The Changing Capacity of Electrocardiographic Ventricular Repolarization in SQTS
We observed that SQTS patients had a lesser capacity to change both QT and TPE intervals from steady‐state conditions to abrupt maximal values than control subjects. In addition, according to previous observations, our SQTS patients exhibited diminished heart rate dependence of QT intervals. 3 Our SQTS patients also failed to prolong QT intervals during sleep. These observations suggest that responses of the ventricular repolarization both to abrupt autonomic impulses, heart rate changes as well as changes in the autonomic tone, respectively, are impaired in SQTS patients.

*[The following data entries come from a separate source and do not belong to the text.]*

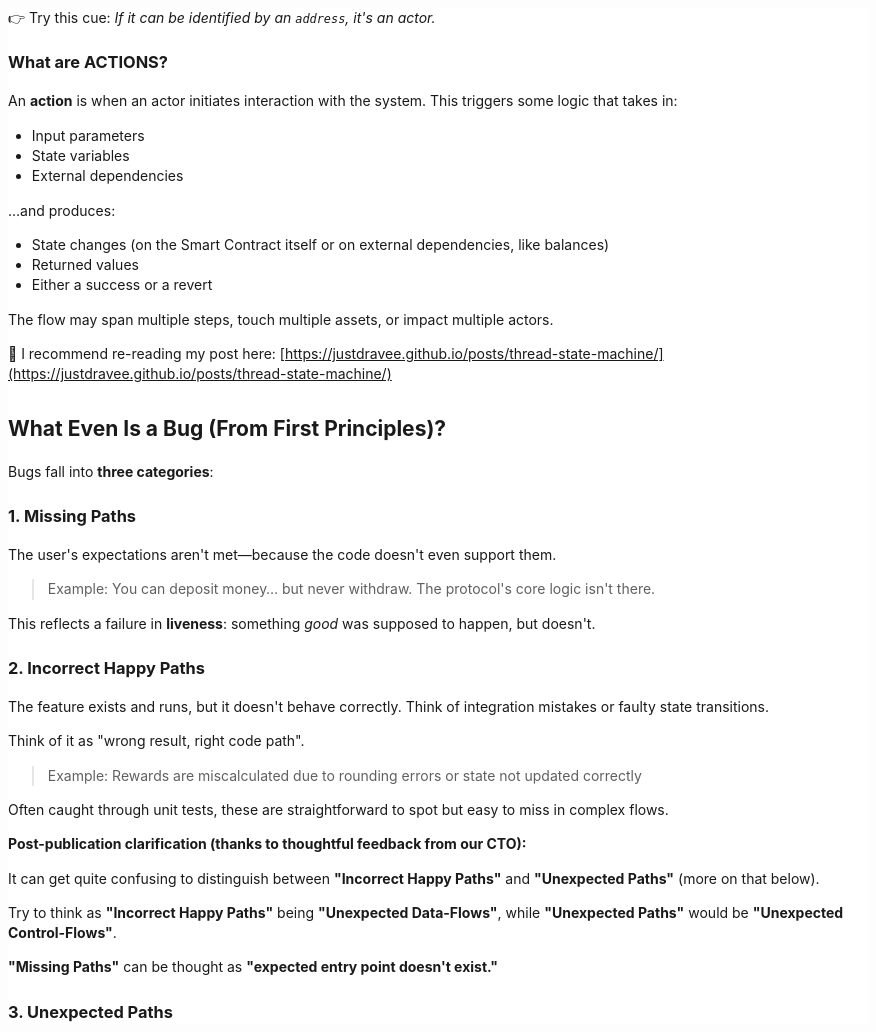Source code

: 👉 Try this cue: *If it can be identified by an `address`, it's an actor.*

### What are ACTIONS?

An **action** is when an actor initiates interaction with the system. This triggers some logic that takes in:

* Input parameters
* State variables
* External dependencies

…and produces:

* State changes (on the Smart Contract itself or on external dependencies, like balances)
* Returned values
* Either a success or a revert

The flow may span multiple steps, touch multiple assets, or impact multiple actors.

🔗 I recommend re-reading my post here: [https://justdravee.github.io/posts/thread-state-machine/](https://justdravee.github.io/posts/thread-state-machine/)

## What Even Is a Bug (From First Principles)?

Bugs fall into **three categories**:

### 1. **Missing Paths**

The user's expectations aren't met—because the code doesn't even support them.

> Example: You can deposit money… but never withdraw. The protocol's core logic isn't there.

This reflects a failure in **liveness**: something *good* was supposed to happen, but doesn't.

### 2. **Incorrect Happy Paths**

The feature exists and runs, but it doesn't behave correctly. Think of integration mistakes or faulty state transitions.

Think of it as "wrong result, right code path".

> Example: Rewards are miscalculated due to rounding errors or state not updated correctly

Often caught through unit tests, these are straightforward to spot but easy to miss in complex flows.

**Post-publication clarification (thanks to thoughtful feedback from our CTO):**

It can get quite confusing to distinguish between **"Incorrect Happy Paths"** and **"Unexpected Paths"** (more on that below).

Try to think as **"Incorrect Happy Paths"** being **"Unexpected Data-Flows"**, while **"Unexpected Paths"** would be **"Unexpected Control-Flows"**.

**"Missing Paths"** can be thought as **"expected entry point doesn't exist."**

### 3. **Unexpected Paths**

Although both blunted autonomic control 14 , 15 and impaired rate adaptation of electrocardiographic ventricular repolarization 16 have been related to susceptibility to sudden cardiac death after myocardial infarction, the arrhythmogenetic significance of these parameters in SQTS remains unclear.
Study Limitations
We studied three symptomatic SQTS patients with an unknown genotype. Therefore, one cannot generalize the findings to all subjects presenting a SQTS. Although the present finding of high level of electrocardiographic TDR may indicate a typical characteristic in the SQTS, the usefulness of this measure in clinical arrhythmia risk evaluation remains unknown.
This study was supported by a grant from Finnish Foundation for Cardiovascular Research, Helsinki, Finland; Finnish Cultural Foundation, Helsinki, Finland; Finnish Academy of Science, Helsinki, Finland; and Sigfried Juselius Foundation, Helsinki, Finland.